[Transcribed page contents]
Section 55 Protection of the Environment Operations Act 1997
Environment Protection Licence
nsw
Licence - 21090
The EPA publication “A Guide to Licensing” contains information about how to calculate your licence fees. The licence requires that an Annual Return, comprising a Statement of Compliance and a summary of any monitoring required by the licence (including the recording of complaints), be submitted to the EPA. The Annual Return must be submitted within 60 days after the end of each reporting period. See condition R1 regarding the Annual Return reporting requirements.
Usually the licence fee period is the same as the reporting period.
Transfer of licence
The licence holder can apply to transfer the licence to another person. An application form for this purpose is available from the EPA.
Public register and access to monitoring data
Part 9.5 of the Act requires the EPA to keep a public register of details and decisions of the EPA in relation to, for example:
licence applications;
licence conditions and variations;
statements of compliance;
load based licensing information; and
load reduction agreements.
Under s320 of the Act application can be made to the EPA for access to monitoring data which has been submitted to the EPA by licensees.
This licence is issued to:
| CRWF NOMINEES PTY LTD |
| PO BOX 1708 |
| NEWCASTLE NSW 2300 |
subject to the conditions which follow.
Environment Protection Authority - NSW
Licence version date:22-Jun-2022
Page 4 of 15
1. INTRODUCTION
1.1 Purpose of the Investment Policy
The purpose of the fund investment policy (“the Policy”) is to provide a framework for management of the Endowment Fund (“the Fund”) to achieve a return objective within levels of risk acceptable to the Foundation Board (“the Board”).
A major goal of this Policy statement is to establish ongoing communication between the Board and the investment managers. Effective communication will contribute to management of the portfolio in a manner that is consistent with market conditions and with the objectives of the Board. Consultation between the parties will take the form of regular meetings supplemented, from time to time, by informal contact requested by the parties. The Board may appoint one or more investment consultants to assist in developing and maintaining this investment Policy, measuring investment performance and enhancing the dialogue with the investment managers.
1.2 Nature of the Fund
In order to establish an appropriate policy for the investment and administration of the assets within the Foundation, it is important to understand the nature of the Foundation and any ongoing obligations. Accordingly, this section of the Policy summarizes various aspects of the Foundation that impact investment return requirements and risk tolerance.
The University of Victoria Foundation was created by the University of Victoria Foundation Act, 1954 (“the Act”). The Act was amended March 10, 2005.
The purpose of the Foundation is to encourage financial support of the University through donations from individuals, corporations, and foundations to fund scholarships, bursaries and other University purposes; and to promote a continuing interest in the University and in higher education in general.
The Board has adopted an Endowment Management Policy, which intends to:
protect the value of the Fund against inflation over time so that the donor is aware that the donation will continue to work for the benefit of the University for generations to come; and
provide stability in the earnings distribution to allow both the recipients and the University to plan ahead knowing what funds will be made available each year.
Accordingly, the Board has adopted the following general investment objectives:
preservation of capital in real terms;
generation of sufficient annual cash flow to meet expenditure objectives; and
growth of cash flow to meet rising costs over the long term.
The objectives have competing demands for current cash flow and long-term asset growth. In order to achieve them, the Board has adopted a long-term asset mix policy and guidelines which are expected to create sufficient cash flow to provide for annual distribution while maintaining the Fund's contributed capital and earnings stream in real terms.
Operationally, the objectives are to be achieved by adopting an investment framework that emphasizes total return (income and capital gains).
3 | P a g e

### [ACTIVITY]
Retype the entries exactly from the first line, stopping after the line with "1.1 Purpose of the Investment Policy".

### [TASK RESPONSE]
Section 55 Protection of the Environment Operations Act 1997
Environment Protection Licence
nsw
Licence - 21090
The EPA publication “A Guide to Licensing” contains information about how to calculate your licence fees. The licence requires that an Annual Return, comprising a Statement of Compliance and a summary of any monitoring required by the licence (including the recording of complaints), be submitted to the EPA. The Annual Return must be submitted within 60 days after the end of each reporting period. See condition R1 regarding the Annual Return reporting requirements.
Usually the licence fee period is the same as the reporting period.
Transfer of licence
The licence holder can apply to transfer the licence to another person. An application form for this purpose is available from the EPA.
Public register and access to monitoring data
Part 9.5 of the Act requires the EPA to keep a public register of details and decisions of the EPA in relation to, for example:
licence applications;
licence conditions and variations;
statements of compliance;
load based licensing information; and
load reduction agreements.
Under s320 of the Act application can be made to the EPA for access to monitoring data which has been submitted to the EPA by licensees.
This licence is issued to:
| CRWF NOMINEES PTY LTD |
| PO BOX 1708 |
| NEWCASTLE NSW 2300 |
subject to the conditions which follow.
Environment Protection Authority - NSW
Licence version date:22-Jun-2022
Page 4 of 15
1. INTRODUCTION
1.1 Purpose of the Investment Policy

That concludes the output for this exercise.